You’ve no doubt noticed that the UK’s state pension age will be rising to 66 years for both men and women by 2020. This move has been made because general good health and longevity have resulted in a rise in the number of elderly people as a percentage of the general population.

Figures from the 2011 Census in England and Wales show that there were 9.2 million people aged 60 years or over, equivalent to 16% of the total population at the time, while other research suggests life expectancy has risen 5 years for women and 7 years for men over the past three decades.

With a default retirement age no longer enforced in the UK, there is no cut-off point at which citizens must give up work. This means older people can continue to contribute to our economy – with there even being suggestions that it is our older workforce which is driving economic recovery.

The over 60s can still contribute to the economy

While 90% of the over 65s were described in the 2011 Census as being ‘economically inactive’, it’s interesting to note that 16% of 65-74 year olds sat at the opposite end of the spectrum.

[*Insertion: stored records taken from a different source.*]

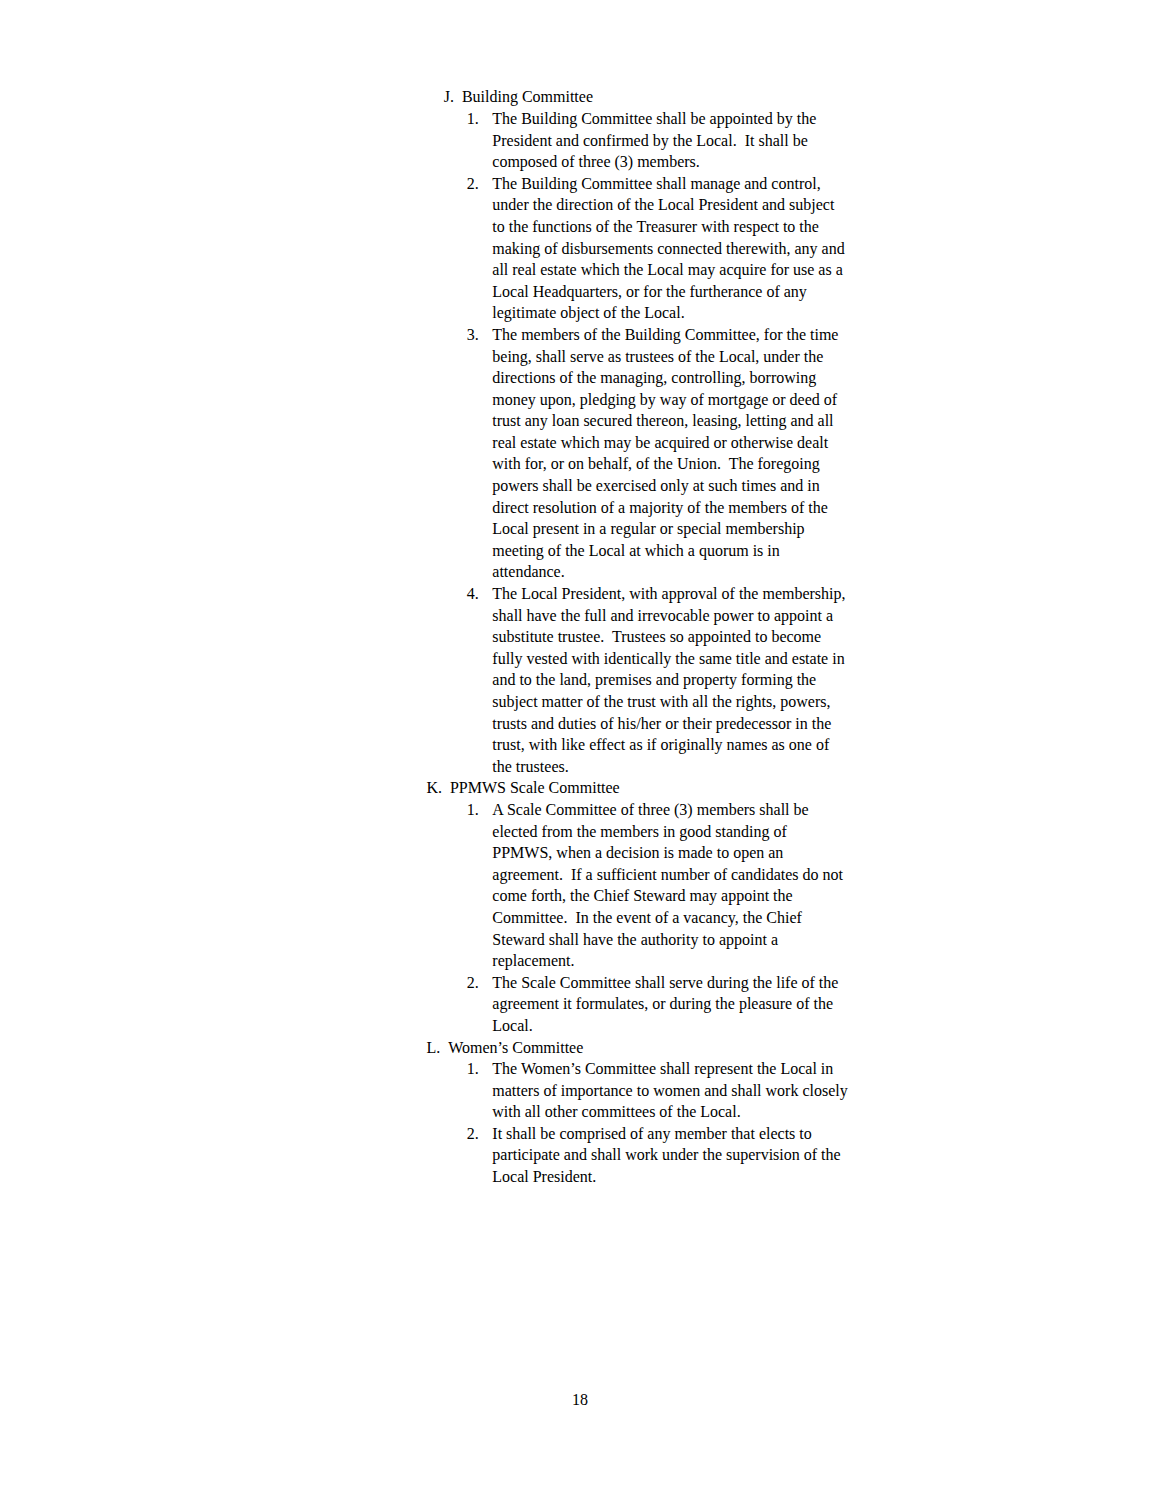J. Building Committee
1. The Building Committee shall be appointed by the President and confirmed by the Local. It shall be composed of three (3) members.
2. The Building Committee shall manage and control, under the direction of the Local President and subject to the functions of the Treasurer with respect to the making of disbursements connected therewith, any and all real estate which the Local may acquire for use as a Local Headquarters, or for the furtherance of any legitimate object of the Local.
3. The members of the Building Committee, for the time being, shall serve as trustees of the Local, under the directions of the managing, controlling, borrowing money upon, pledging by way of mortgage or deed of trust any loan secured thereon, leasing, letting and all real estate which may be acquired or otherwise dealt with for, or on behalf, of the Union. The foregoing powers shall be exercised only at such times and in direct resolution of a majority of the members of the Local present in a regular or special membership meeting of the Local at which a quorum is in attendance.
4. The Local President, with approval of the membership, shall have the full and irrevocable power to appoint a substitute trustee. Trustees so appointed to become fully vested with identically the same title and estate in and to the land, premises and property forming the subject matter of the trust with all the rights, powers, trusts and duties of his/her or their predecessor in the trust, with like effect as if originally names as one of the trustees.
K. PPMWS Scale Committee
1. A Scale Committee of three (3) members shall be elected from the members in good standing of PPMWS, when a decision is made to open an agreement. If a sufficient number of candidates do not come forth, the Chief Steward may appoint the Committee. In the event of a vacancy, the Chief Steward shall have the authority to appoint a replacement.
2. The Scale Committee shall serve during the life of the agreement it formulates, or during the pleasure of the Local.
L. Women’s Committee
1. The Women’s Committee shall represent the Local in matters of importance to women and shall work closely with all other committees of the Local.
2. It shall be comprised of any member that elects to participate and shall work under the supervision of the Local President.
18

It’s becoming increasingly common to see older people leading active, healthy lives and there’s no reason why they should be excluded from working because of their age. The Government has already made changes in this direction by abolishing the Default Retirement Age and our country now claims to have the highest number of over 65s in employment since 1992.

Age charity Royal Voluntary Service (formerly WRVS) even claim that over 65s contribute £40 billion to our economy through taxes, spending, social care and volunteering.

Despite the increased demand for pensions, welfare and health services which an older population requires, the charity also suggest economic contribution from older Brits could grow by as much as £77 billion over the next 16 years (by 2030).

The power of the grey pound

Another economic factor of the older population is that their disposable income can be much higher than younger generations. This is partly due to lower fixed costs as mortgages may have been paid off and children are likely to be grown-up and living independently.

For some, increased funds have come from maturing savings and investments. For others, more available cash could be due to downsizing from family homes to affordable and high quality retirement homes.

The result is that older consumers are spending more, with this money going directly into our economy. A report by Saga, a financial services and leisure company for the over 50s, revealed that this age group accounted for over 47% of UK household spending in 2012.

For those who are still working, the amount available to spend on goods and services will be even greater which can only be good for the UK economy.

Working people have better health

A 2013 study by the Institute of Economic Affairs (IEA) ‘Work Longer, Live Healthier’ also found that retirement can result in a serious decline in health. It suggests working longer has both health and economic benefits which would positively impact individuals and healthcare resources.

Excluding elderly from our economic activity will therefore not only be detrimental for them, but also for us.